# Activity:
Tally the lines below that contain "down". The number is the whole answer.

# Data supplied:
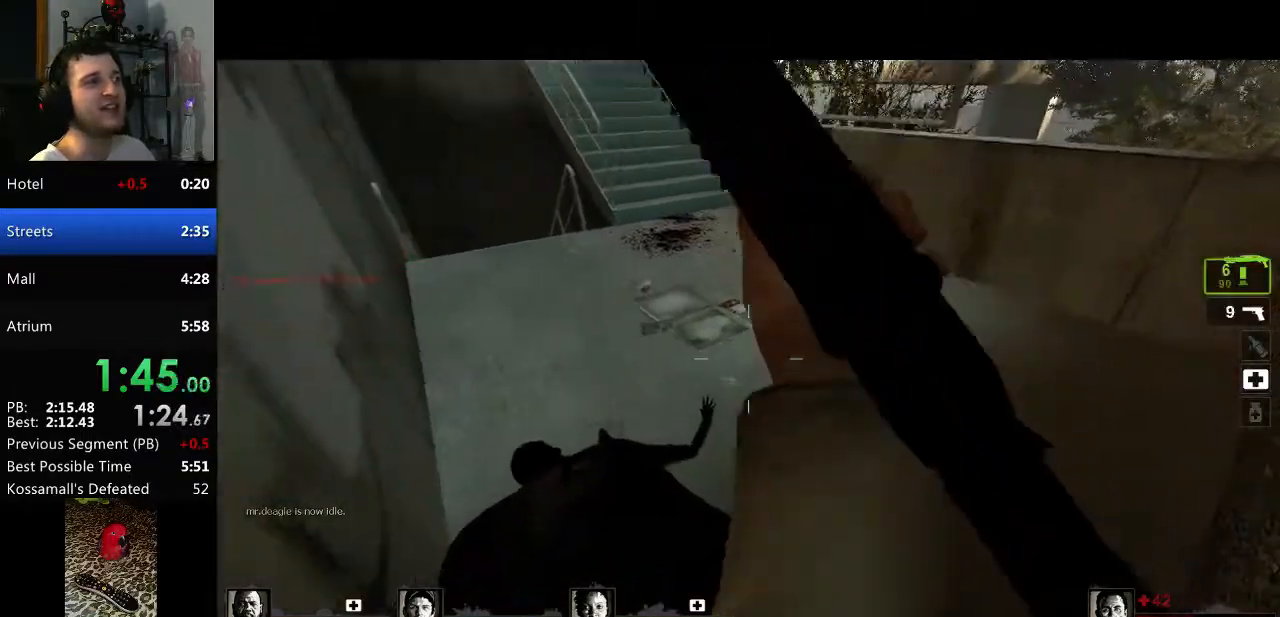
{"keys": [], "mouse": [], "events": [[100, "s", "down"], [384, "s", "up"]]}
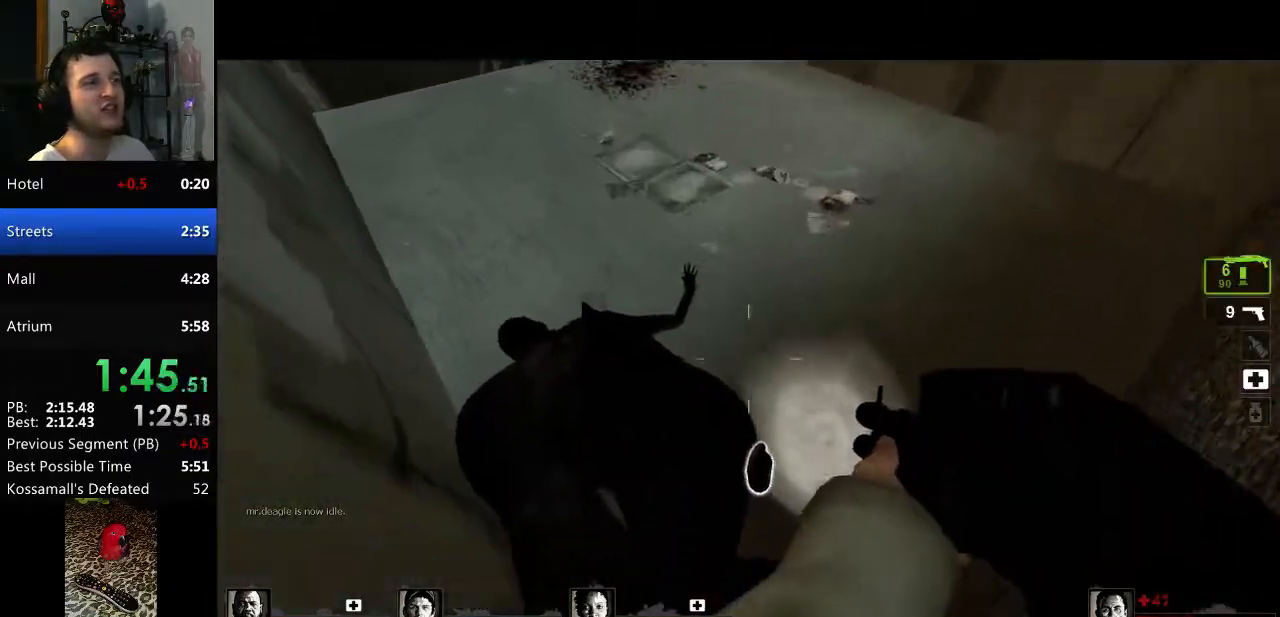
{"keys": [], "mouse": [], "events": []}
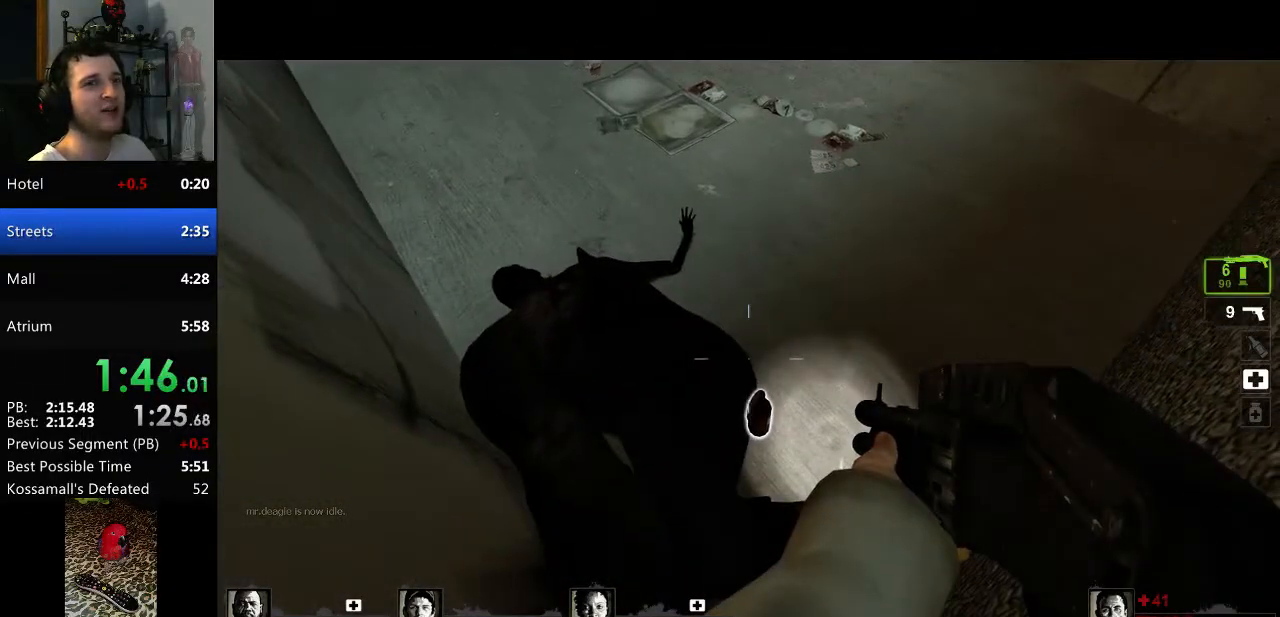
{"keys": [], "mouse": [], "events": []}
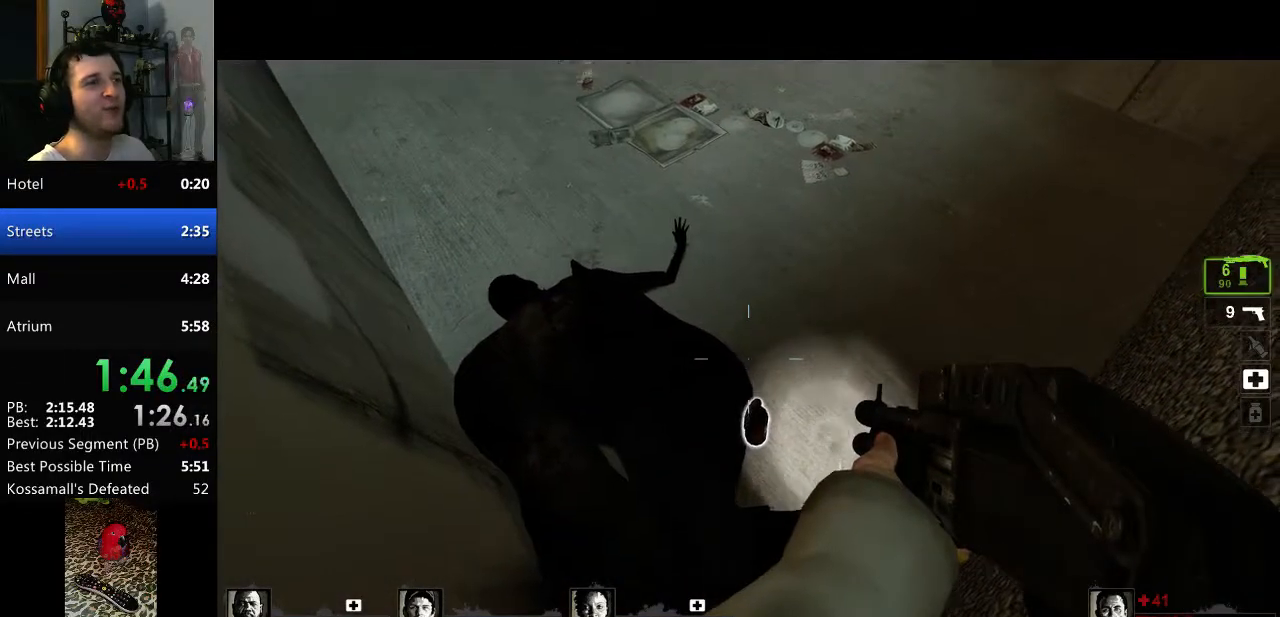
{"keys": ["r"], "mouse": [], "events": [[434, "r", "down"]]}
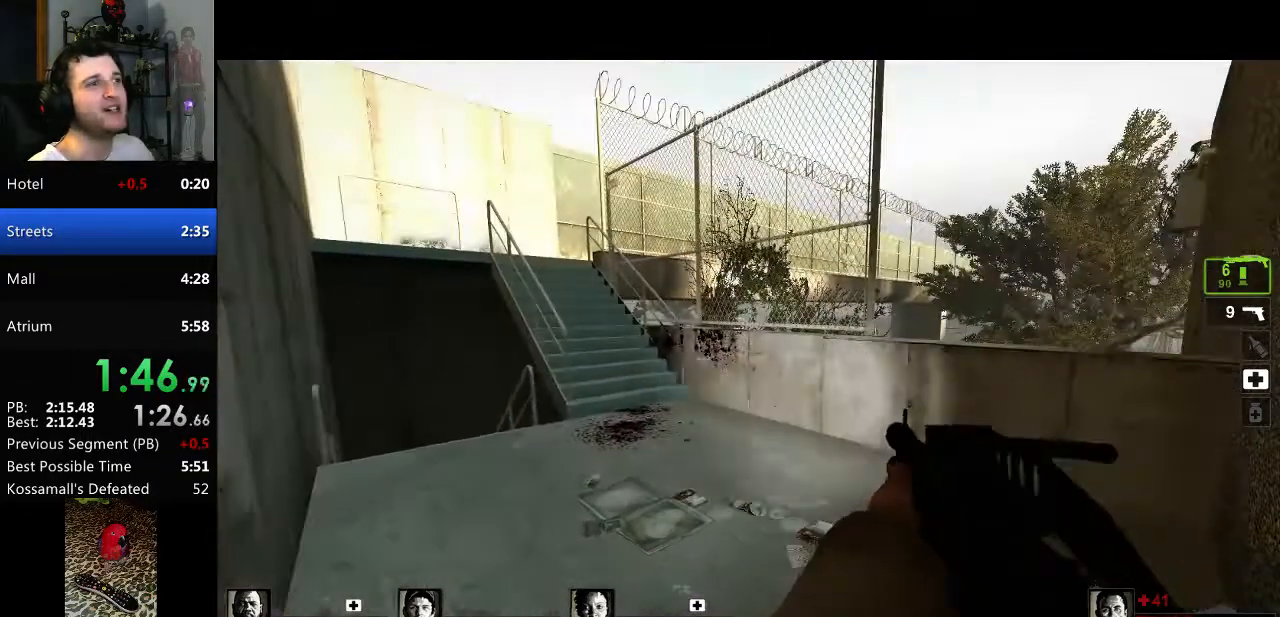
{"keys": [], "mouse": [], "events": [[17, "r", "up"]]}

# Response area:
2